Das Ehegesetz regelte das Eherecht neu und strich die entsprechenden Abschnitte der beiden bürgerlichen Gesetzbücher BGB und ABGB. Neben Änderungen, die z. B. das generelle Eheschließungsverbot ohne elterliche Einwilligung betrafen und dieses begrenzten, wurde eine kinderlose Ehe allein durch diesen Tatbestand zu einer Fehl-Ehe und konnte sofort geschieden werden. Als Scheidungsgrund reichte die Behauptung aus, die Ehefrau sei empfängnisunwillig oder -unfähig, selbst wenn aus der Ehe bereits Kinder hervorgegangen waren und die Unfruchtbarkeit erst nach den Schwangerschaften aufgetreten war. Tatsächlich erhöhte sich die Scheidungsquote daraufhin. Im Ehegesetz wurden auch einige Reformvorschläge aus der Zeit der Weimarer Republik aufgenommen. So wurde den bisherigen Scheidungsgründen ein Zerrüttungstatbestand hinzugefügt, die so genannte „Heimtrennungsklage“ (§ 55 EheG 1938, später § 48 EheG 1946), die allerdings den Vorrang des Verschuldensprinzips bei der Ehescheidung nicht aufhob.

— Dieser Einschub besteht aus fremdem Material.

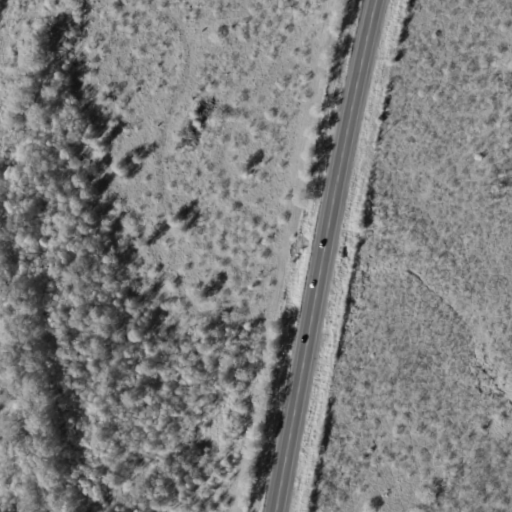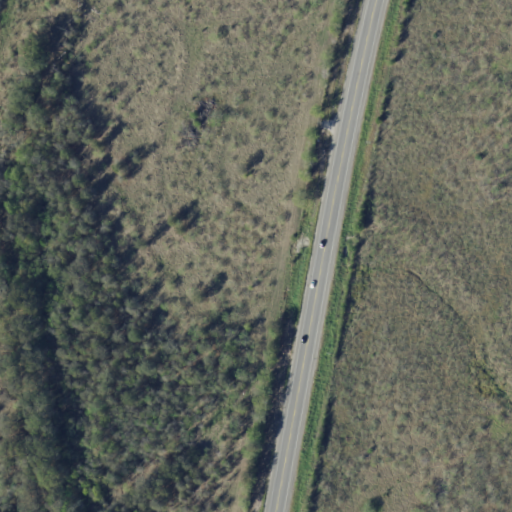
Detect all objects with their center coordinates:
road: (319, 255)
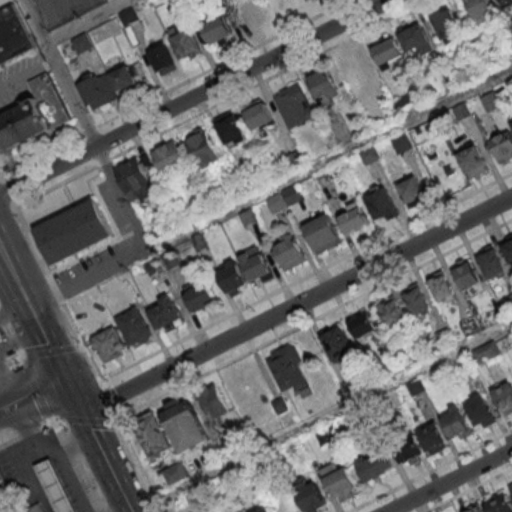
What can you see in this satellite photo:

Während des Zweiten Weltkriegs wurden im Deutschen Reich Sonderregelungen im Eherecht geschaffen. So gab es die Möglichkeit einer Ferntrauung, einer Totenscheidung und einer postumen Eheschließung („Leichentrauung“). Eheschließungen zwischen „Deutschblütigen“ und Juden waren bereits seit 1935 untersagt. Für „jüdische Mischlinge“ galten unterschiedliche Bestimmungen; ihre Anträge auf Heiratsgenehmigungen wurden ab 1942 „für die Dauer des Krieges“ nicht mehr bearbeitet.

Rechtswirksamkeit nach 1945

Am 23. Juni 1950 wurde ein „Bundesgesetz über die Anerkennung freier Ehen“ (BGBl. I, S. 226) für politisch Verfolgte erlassen, denen aufgrund nationalsozialistischer Gesetze die Eheschließung verweigert worden war. Auch wenn einer der Partner inzwischen verstorben war, konnte eine vom nationalsozialistischen Staat versagte Eheschließung rückwirkend als rechtsgültig geschlossen erklärt werden. Bis 1963 wurden 1.823 entsprechende Anträge gestellt, von denen 1.255 bewilligt wurden. In Österreich wurde die Ferntrauung erst 1983 abgeschafft.